START PROVIDED DATA

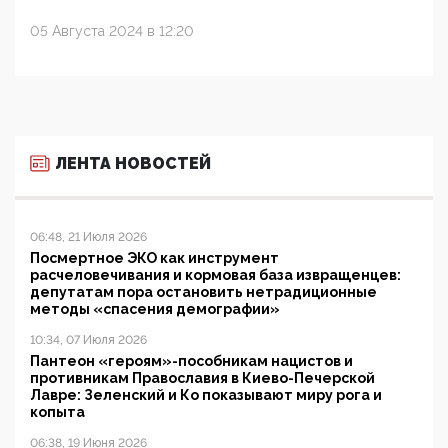
05 Августа 2024 в 12:20
ЛЕНТА НОВОСТЕЙ
06:48, 21 Июля 2026
Посмертное ЭКО как инструмент
расчеловечивания и кормовая база извращенцев:
депутатам пора остановить нетрадиционные
методы «спасения демографии»
10:34, 07 Июля 2026
Пантеон «героям»-пособникам нацистов и
противникам Православия в Киево-Печерской
Лавре: Зеленский и Ко показывают миру рога и
копыта
06:38, 19 Июня 2026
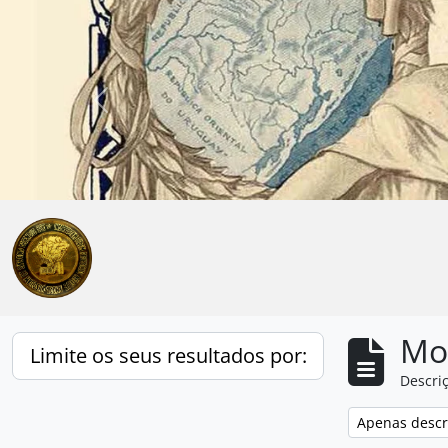
Skip to main content
Anterior
Mos
Limite os seus resultados por:
Descriç
Remove filter:
Apenas descri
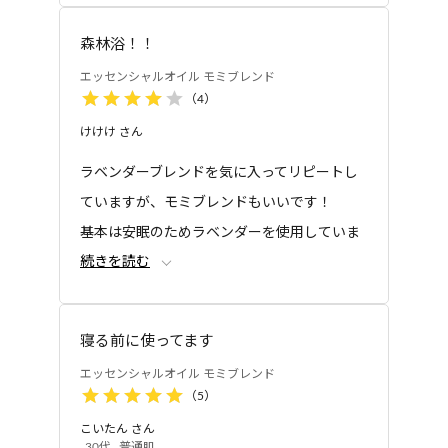
（スリープ）
森林浴！！
エッセンシャルオイル モミブレンド
（
4
）
けけけ
さん
ラベンダーブレンドを気に入ってリピートし
ていますが、モミブレンドもいいです！
基本は安眠のためラベンダーを使用していま
続きを読む
すが、気分でモミを使用しています。
本当に森の中にいるみたいで癒されます。
ただ、コスパが良くないので星マイナス1で
寝る前に使ってます
す､､､。
エッセンシャルオイル モミブレンド
（
5
）
こいたん
さん
30代
普通肌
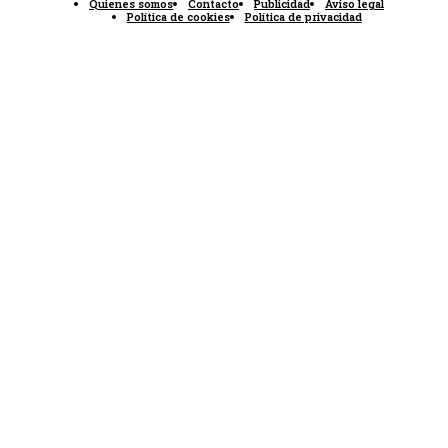
Quienes somos
Contacto
Publicidad
Aviso legal
Política de cookies
Política de privacidad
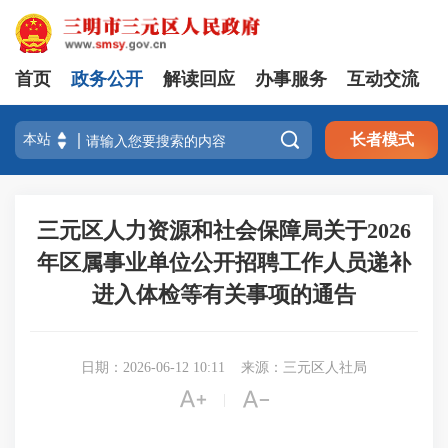
首页
政务公开
解读回应
办事服务
互动交流

长者模式
三元区人力资源和社会保障局关于2026
年区属事业单位公开招聘工作人员递补
进入体检等有关事项的通告
日期：2026-06-12 10:11
来源：三元区人社局


|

END PROVIDED DATA

TO-DO ITEM: Locate every line in the records above that contains the word "Política" and copy each of those lines in full.

TASK OUTPUT:
Política de cookies
Política de privacidad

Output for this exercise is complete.